The rule of the divisibility for 3 says that if a number is divisible by 3, the sum of all digits in each place of the number is divisible by 3.

For example, 123, all digits are added up to 6, which’s divisible by 3. Hence, 123 is divisible by 3 without leaving remainder.

123 \div 3=41

Then how to prove the rule in general form?

Let’s first evaluate 3-digit number that is denoted as \overline{abc}, in which a, b, c are three digits at hundreds, tens and ones places respectively. Since a number can be expressed as the sum of its place values, \overline{abc} is rewritten as

\overline{abc}=100a+10b+c

=99a+a+9b+b+c

=(99a+9b)+(a+b+c)

Divide both sides by 3

\dfrac{\overline{abc}}{3} =\dfrac{99a+9b}{3}+ \dfrac{a+b+c}{3}

=33a+3b+\dfrac{a+b+c}{3}

Now it’s clear that if left hand side is divisible by 3, the sum of a, b, c in the right hand side must be divisible by 3.

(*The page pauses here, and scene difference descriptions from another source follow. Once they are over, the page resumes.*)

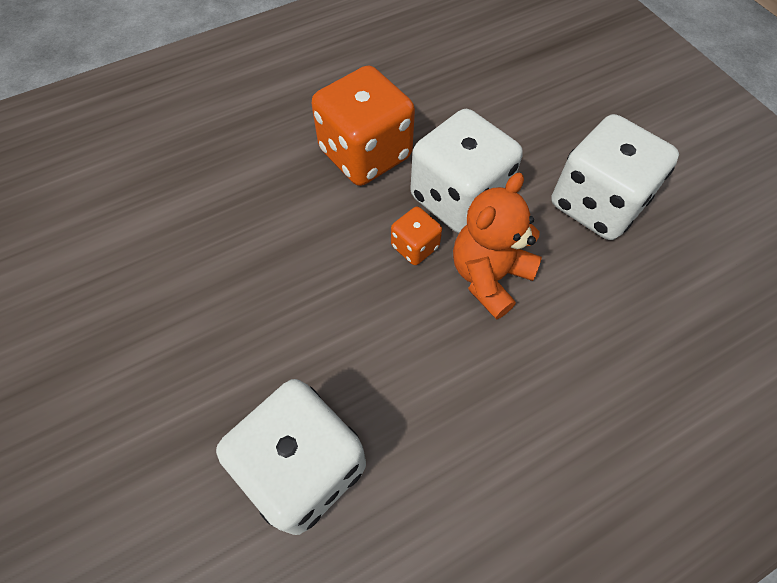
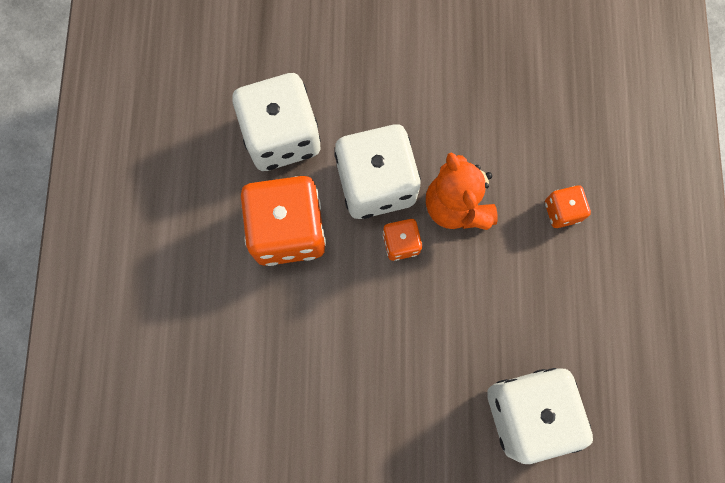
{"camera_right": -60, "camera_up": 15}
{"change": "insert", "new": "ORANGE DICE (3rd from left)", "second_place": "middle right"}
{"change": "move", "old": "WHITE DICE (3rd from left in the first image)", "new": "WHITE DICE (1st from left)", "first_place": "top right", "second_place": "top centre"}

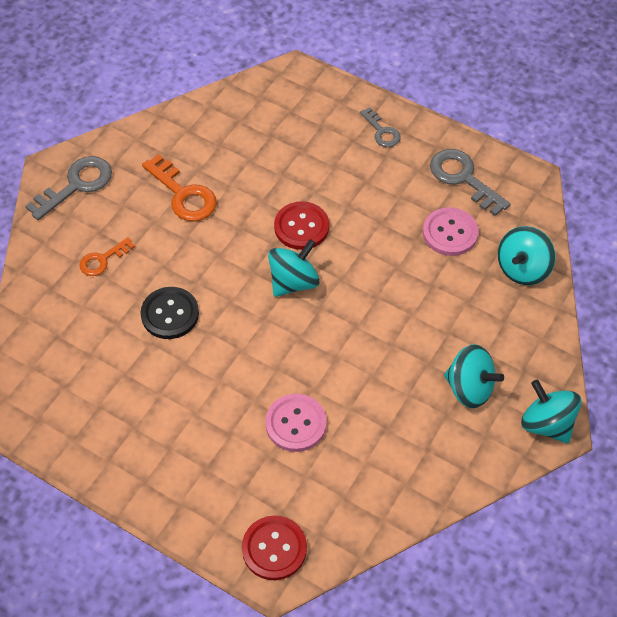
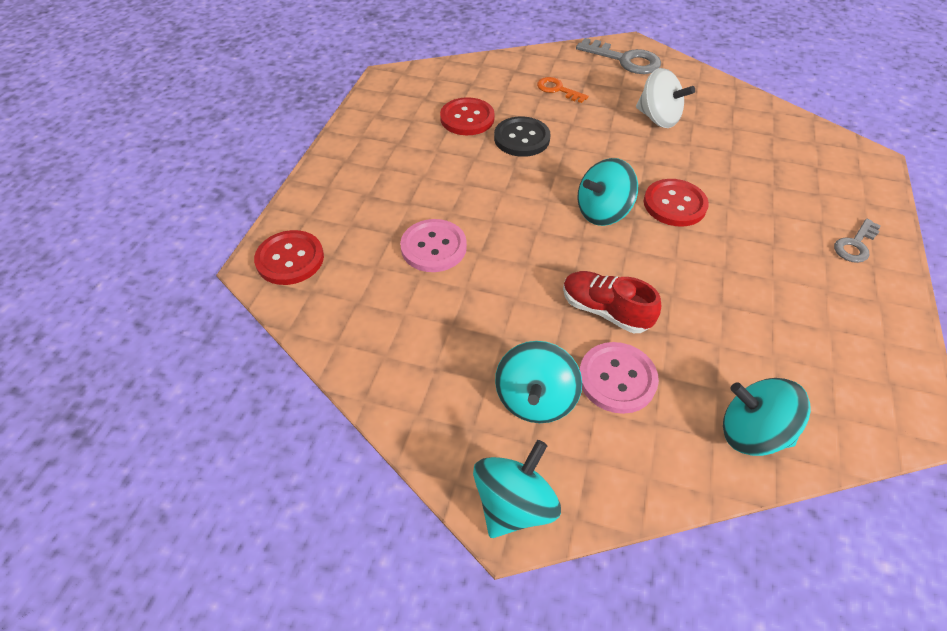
{"camera_right": 75, "camera_up": -5}
{"change": "delete", "old": "GREY KEY (3rd from left)", "first_place": "top right"}
{"change": "insert", "new": "RED BUTTON (2nd from left)", "second_place": "top centre"}
{"change": "insert", "new": "RED SHOE", "second_place": "centre"}
{"change": "move", "old": "PINK BUTTON (2nd from left)", "first_place": "middle right", "second_place": "centre"}
{"change": "replace", "old": "ORANGE KEY (2nd from left)", "new": "WHITE SPINNING TOP", "first_place": "top left", "second_place": "top right"}
{"change": "rotate", "old": "TURQUOISE SPINNING TOP (1st from left in the first image)", "first_place": "centre", "second_place": "top centre", "degrees": 120}

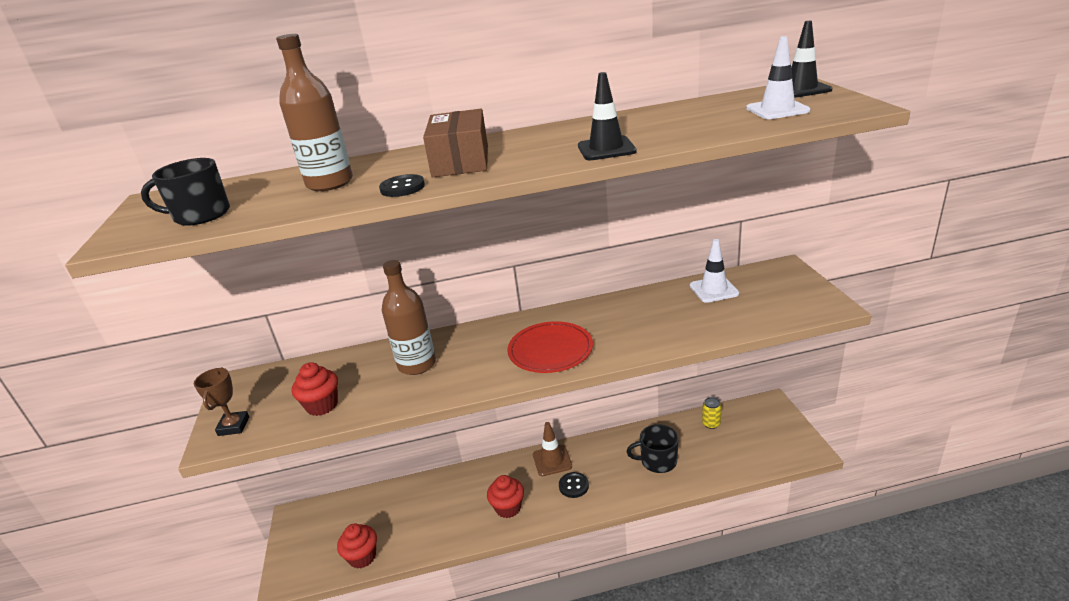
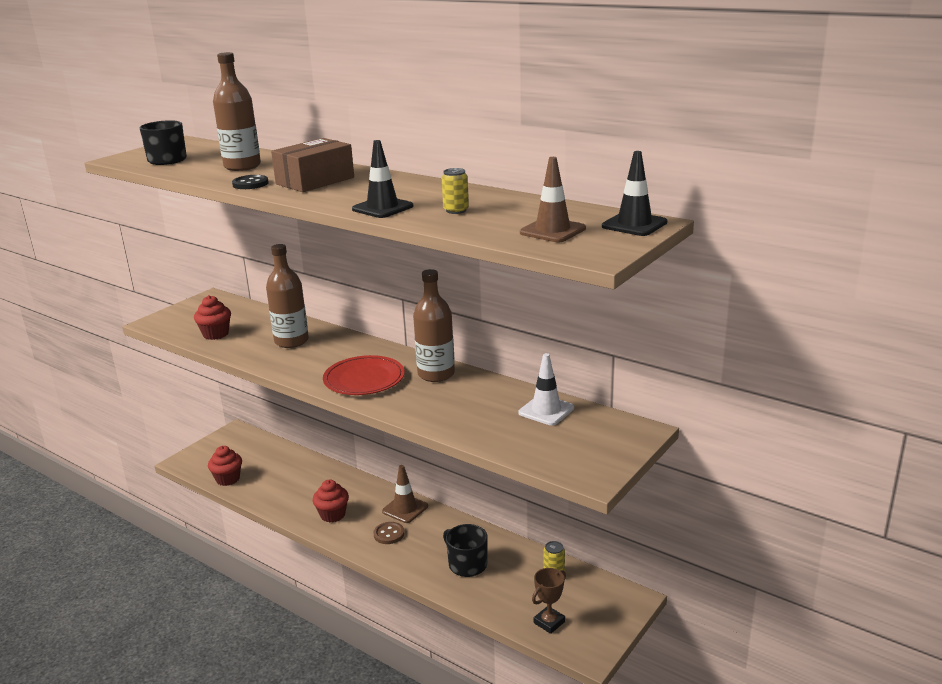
{"camera_right": 45, "camera_up": -5}
{"change": "insert", "new": "BROWN BOTTLE (3rd from left)", "second_place": "centre"}
{"change": "insert", "new": "YELLOW CAN (1st from left)", "second_place": "top centre"}
{"change": "move", "old": "BROWN TROPHY", "first_place": "bottom left", "second_place": "bottom centre"}
{"change": "recolor", "old": "BLACK BUTTON (2nd from left)", "new": "BROWN BUTTON", "first_place": "bottom centre", "second_place": "bottom centre"}
{"change": "recolor", "old": "WHITE TRAFFIC CONE (2nd from left)", "new": "BROWN TRAFFIC CONE (2nd from left)", "first_place": "top right", "second_place": "top centre"}

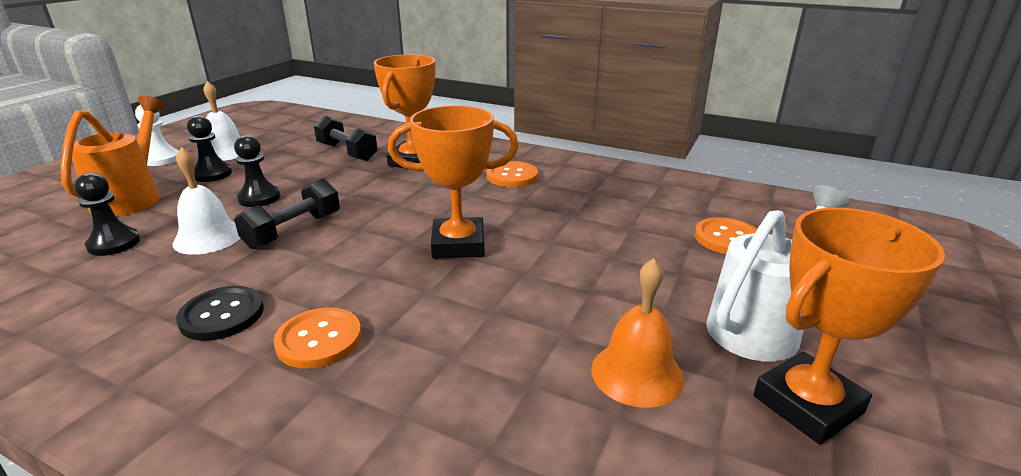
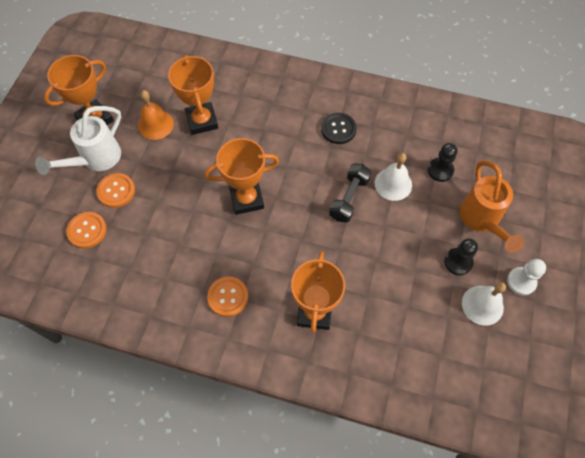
{"camera_right": 170, "camera_up": 35}
{"change": "delete", "old": "BLACK PAWN (3rd from left)", "first_place": "middle left"}
{"change": "delete", "old": "BLACK DUMBBELL (2nd from left)", "first_place": "top centre"}
{"change": "insert", "new": "ORANGE TROPHY (2nd from left)", "second_place": "top left"}
{"change": "move", "old": "ORANGE BUTTON (1st from left in the first image)", "new": "ORANGE BUTTON (2nd from left)", "first_place": "bottom left", "second_place": "middle left"}

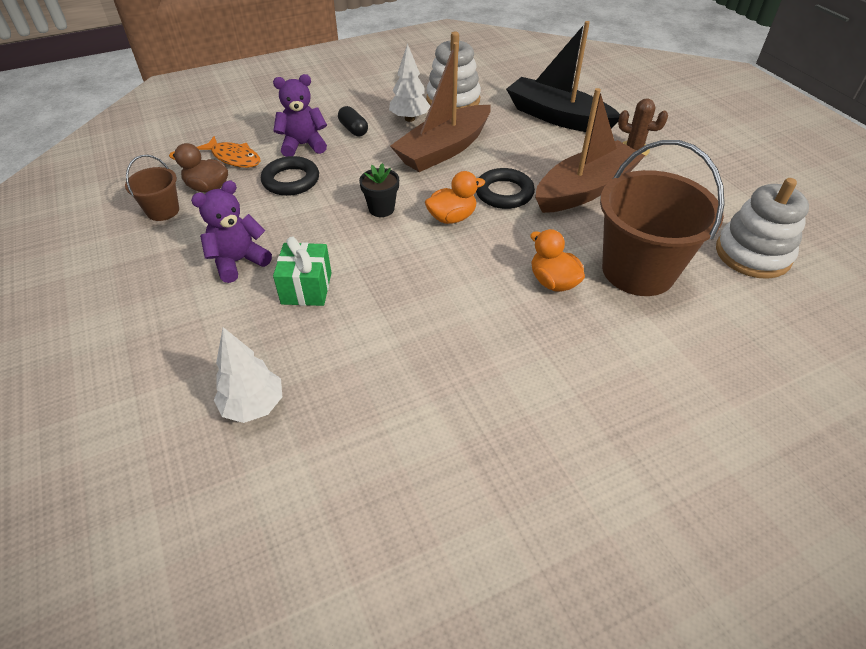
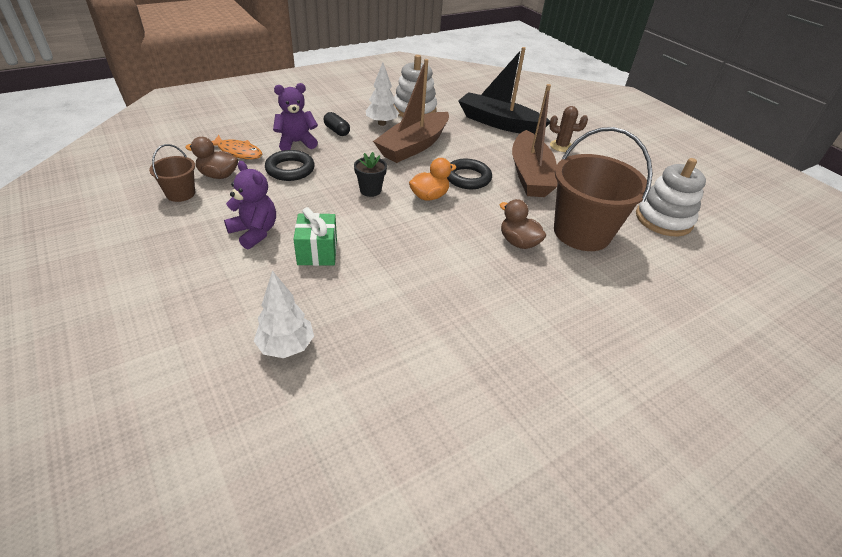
{"camera_right": -10, "camera_up": -5}
{"change": "recolor", "old": "ORANGE DUCK (2nd from left)", "new": "BROWN DUCK (2nd from left)", "first_place": "centre", "second_place": "centre"}
{"change": "rotate", "old": "PURPLE TEDDY BEAR (1st from left)", "first_place": "middle left", "second_place": "middle left", "degrees": 90}
{"change": "rotate", "old": "BROWN BOAT (2nd from left)", "first_place": "top right", "second_place": "top centre", "degrees": 135}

In a more general form, any integers can be expressed as

a=a_n10^n+a_{n-1}10^{n-1}+\dots+a_210^2+a_110+a_0

=a_n(10^n-1+1)+a_{n-1}(10^{n-1}-1+1)+\dots+a_1(10-1+1)+a_0

=a_n(10^n-1)+a_{n-1}(10^{n-1}-1)+\dots+9a_1+ ( a_n+a_{n-1}+\dots+a_1+a_0)

\because 10^n-1

=9\cdotp 10^{n-1}+9\cdotp 10^{n-2}+\dots+9

which is divisible by 3, that is

\dfrac{10^n-1}{3}

=3\cdotp 10^{n-1}+3\cdotp 10^{n-2}+\dots+3

Let’s denote the quotient as q_n

\therefore \dfrac{a}{3}=a_nq_n+a_{n-1}q_{n-1}+\dots+3a_1+\dfrac{a_n+a_{n-1}+\dots+a_1+a_0}{3}

Therefore, if a is divisible by 3 on the left hand side, the sum of all digits of the number must be divisible by 3 on the right hand side.